PEKANBARU (celotehriau.com) - Program bantuan pendidikan atau beasiswa Pemerintah Kota (Pemko) Pekanbaru masih berlanjut. Untuk tahun 2027, Pemko menyiapkan anggaran Rp10 miliar.
Bantuan pendidikan akan diberikan kepada mahasiswa dari berbagai jenjang, mulai Diploma III, Strata 1, Strata 2 hingga Strata 3.
Selain menyiapkan anggaran, Pemko Pekanbaru juga melakukan evaluasi terhadap mekanisme seleksi penerima. Salah satu aspek yang akan diperbaiki adalah sistem penilaian berdasarkan Indeks Prestasi Kumulatif atau IPK.
Menanggapi itu, Wakil Ketua Komisi III DPRD Kota Pekanbaru Tekad Abidin minta agar program beasiswa bagi mahasiswa dari keluarga kurang mampu dapat diberikan sejak semester pertama. Kata dia, agar keterbatasan ekonomi tidak menjadi penghalang bagi masyarakat untuk mengakses pendidikan tinggi.
Ia juga meminta Pemko Pekanbaru tidak menyamaratakan kriteria penerima beasiswa, khususnya terkait Indeks Prestasi Kumulatif (IPK) antara mahasiswa jurusan eksakta dan sosial.
"Jadi kita juga dukung dari kemarin bahwa kriteria IPK tidak boleh disamaratakan antara eksakta dan sosial.

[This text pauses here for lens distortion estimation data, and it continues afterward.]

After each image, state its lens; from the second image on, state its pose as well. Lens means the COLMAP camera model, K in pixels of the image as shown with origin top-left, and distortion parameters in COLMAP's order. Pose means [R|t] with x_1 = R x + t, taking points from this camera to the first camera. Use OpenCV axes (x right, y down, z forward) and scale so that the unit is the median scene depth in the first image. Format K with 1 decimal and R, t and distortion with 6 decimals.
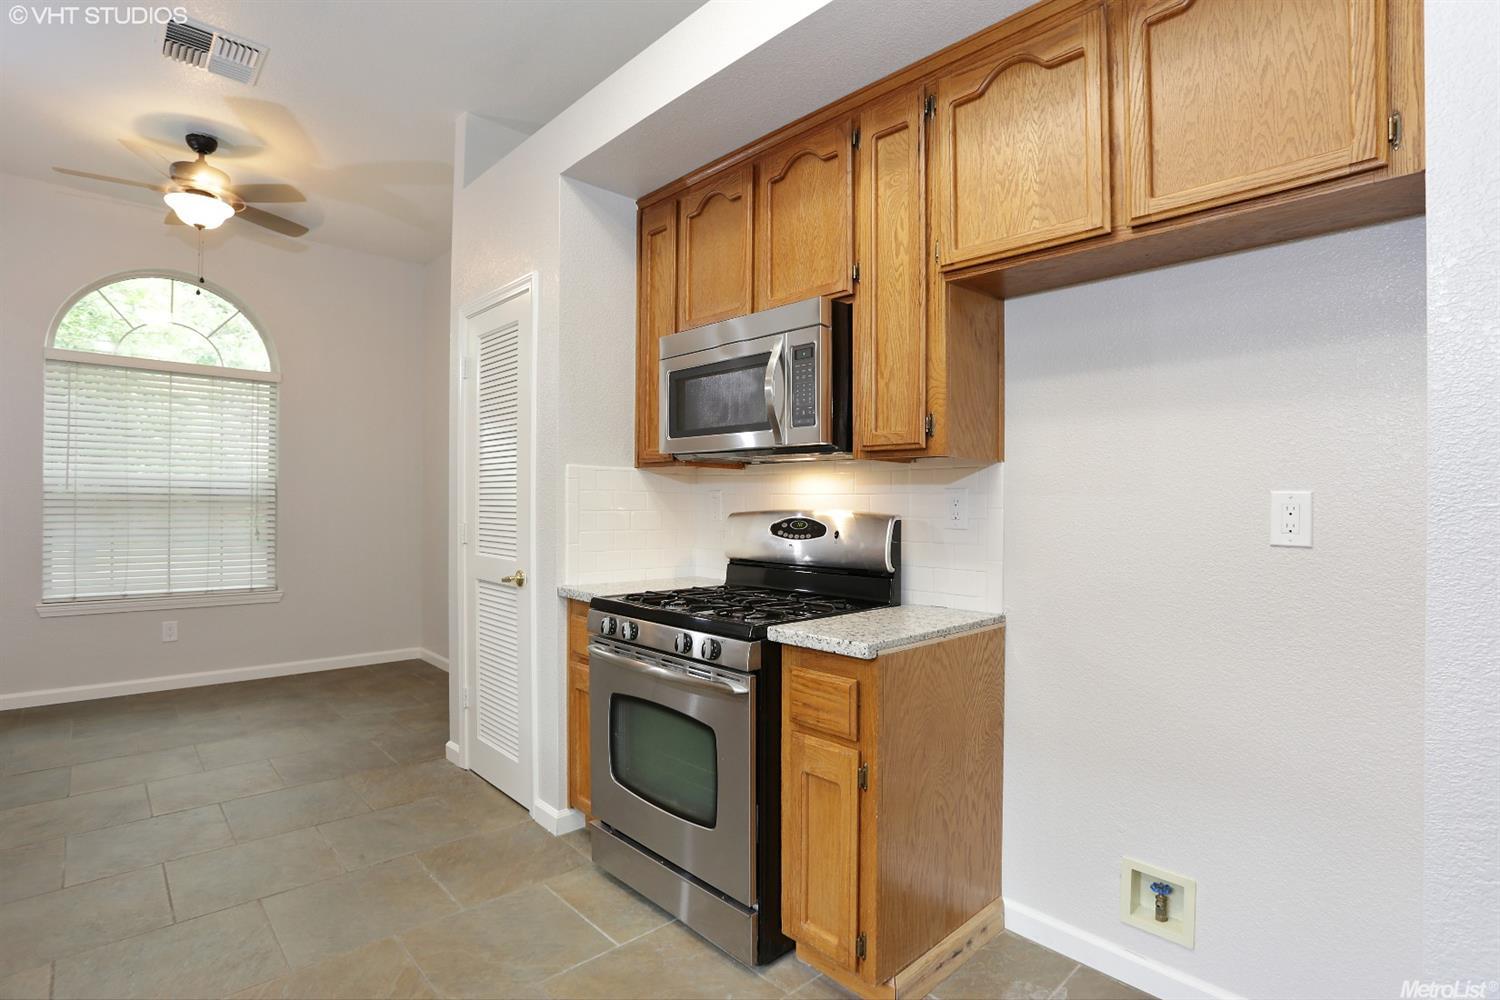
lens RADIAL K [[737.3, 0, 775.4], [0, 737.3, 511.5], [0, 0, 1]] dist [-0.056536, 0.015652]
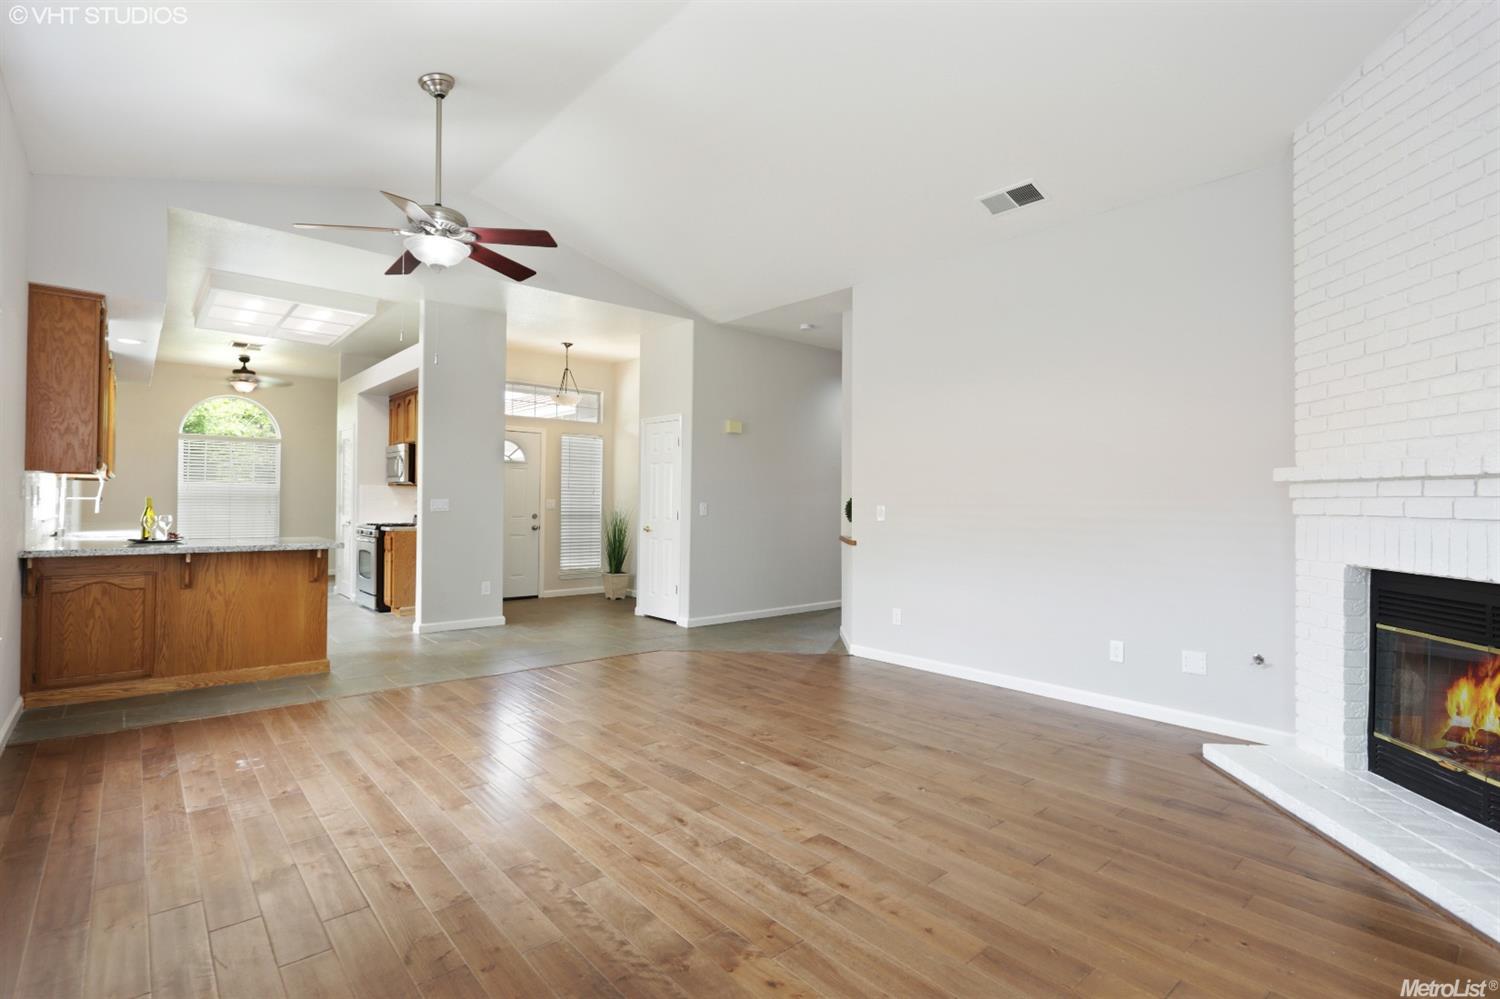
lens RADIAL K [[726.5, 0, 750.0], [0, 726.5, 499.5], [0, 0, 1]] dist [-0.055538, 0.000463]
pose [[0.998460, 0.001762, -0.055441, 0.820099], [-0.002491, 0.999911, -0.013083, 0.016635], [0.055413, 0.013201, 0.998376, -1.035725]]
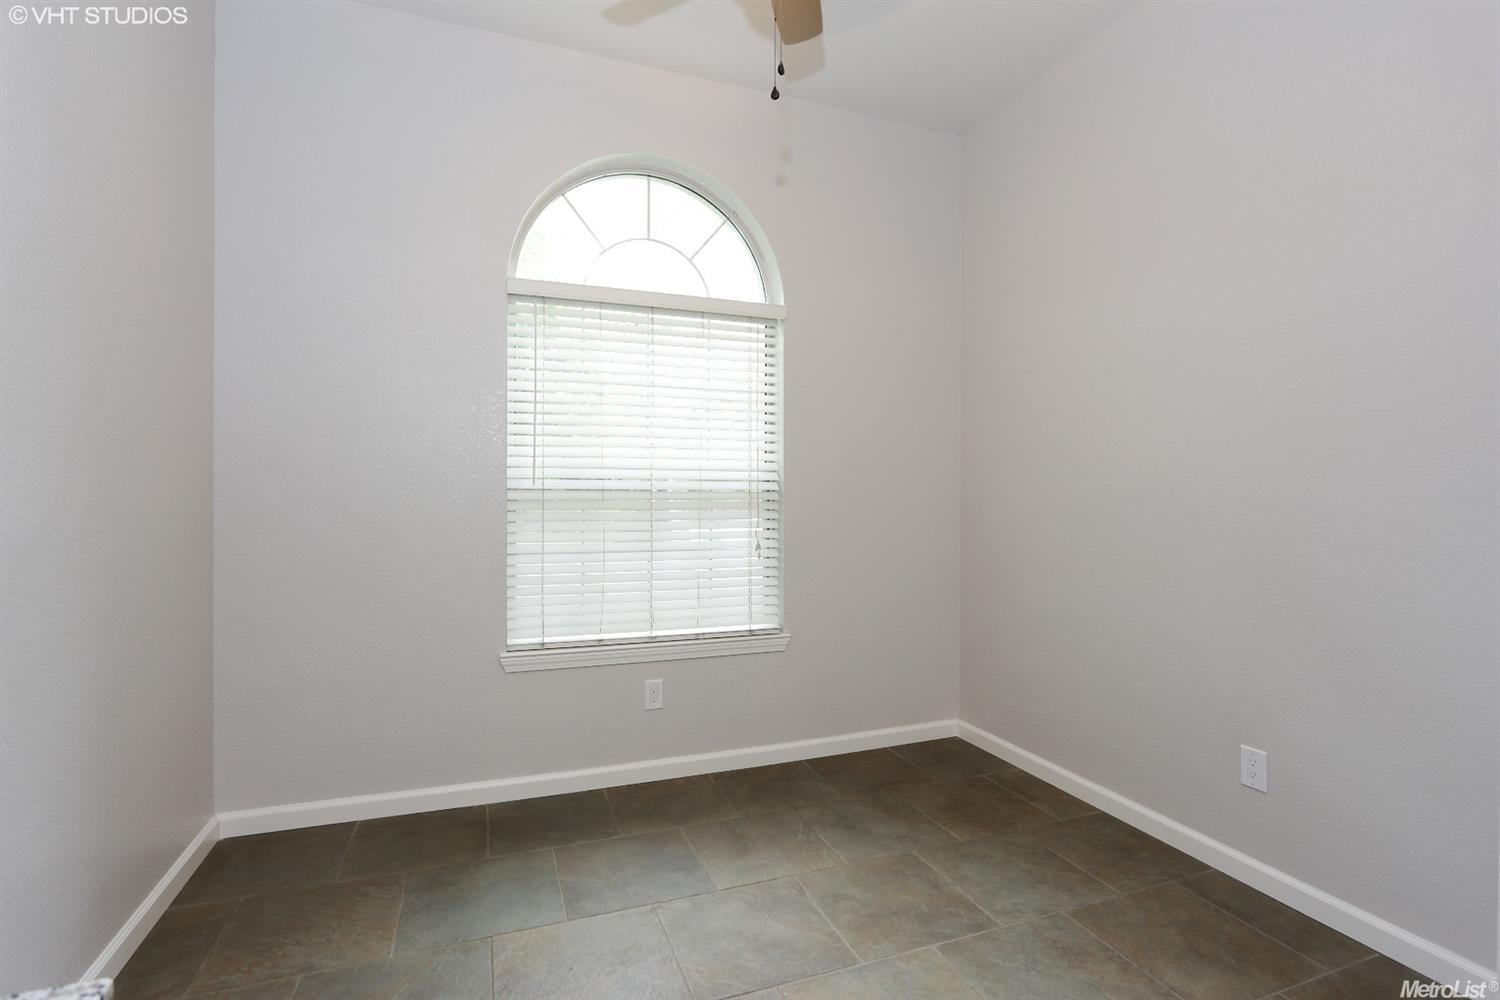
lens RADIAL K [[726.5, 0, 750.0], [0, 726.5, 500.0], [0, 0, 1]] dist [-0.055538, 0.000463]
pose [[0.914679, -0.006724, -0.404124, -0.504168], [0.007225, 0.999974, -0.000284, -0.014158], [0.404116, -0.002660, 0.914704, 0.426238]]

Begitu juga dengan akreditasi sekolah. Artinya ini harus ada pembuktian dan kriterianya jelas," kata Tekad, Kamis (3/9/2026).
Sebab, calon penerima beasiswa memiliki latar belakang dan kebutuhan yang berbeda. Ada yang mendapatkan bantuan karena prestasi, sementara lainnya berasal dari keluarga kurang mampu.
"Kita kembali lagi, beasiswa ini banyak macamnya. Ada yang untuk prestasi, ada yang untuk yang tidak mampu. Jadi sasarannya harus clear, jelas, tujuannya seperti apa. Apakah untuk penjaringan anak-anak yang berprestasi atau untuk anak-anak yang kurang mampu," jelasnya.
Tekad menyebut, tahun sebelumnya, program beasiswa melalui bagian Kesejahteraan Rakyat (Kesra) hanya diberikan kepada mahasiswa yang telah memiliki IPK, atau minimal berada di semester tiga.
Menurutnya, kebijakan itu menjadi pertanyaan anggota legeslatif. Sebab, mahasiswa dari keluarga kurang mampu justru membutuhkan dukungan sejak awal perkuliahan.
Artinya, kata Tekad, bantuan pemdidikan seharusnya diberikan mulai semester pertama. "Kita kemarin protes, kita mau itu justru dari semester satu semestinya. Kenapa? Teman-teman kita dari keluarga tidak mampu, kita tidak mau mereka terkendala sejak awal," katanya.
Ia juga mengusulkan agar mekanisme pembayaran beasiswa dilakukan langsung kepada perguruan tinggi. Jadi, dana bantuan tidak perlu diserahkan kepada orang tua atau mahasiswa penerima.
"Kita minta pembayarannya langsung ke kampus, tidak perlu ke orang tua atau calon mahasiswa tadi. Mudah-mudahan di tahun depan ini sudah berjalan," harpanya.
Ia berharap program beasiswa ini dapat memberikan kesempatan yang lebih luas bagi keluarga kurang mampu untuk melanjutkan pendidikan. Selain itu, program beasiswa untuk mahasiswa berprestasi juga dinilai penting.
"Jadi dua-duanya kita apresiasi, untuk yang tidak mampu dan yang berprestasi. Supaya memang taraf hidup di Kota Pekanbaru ini bisa meningkat," jelasnya.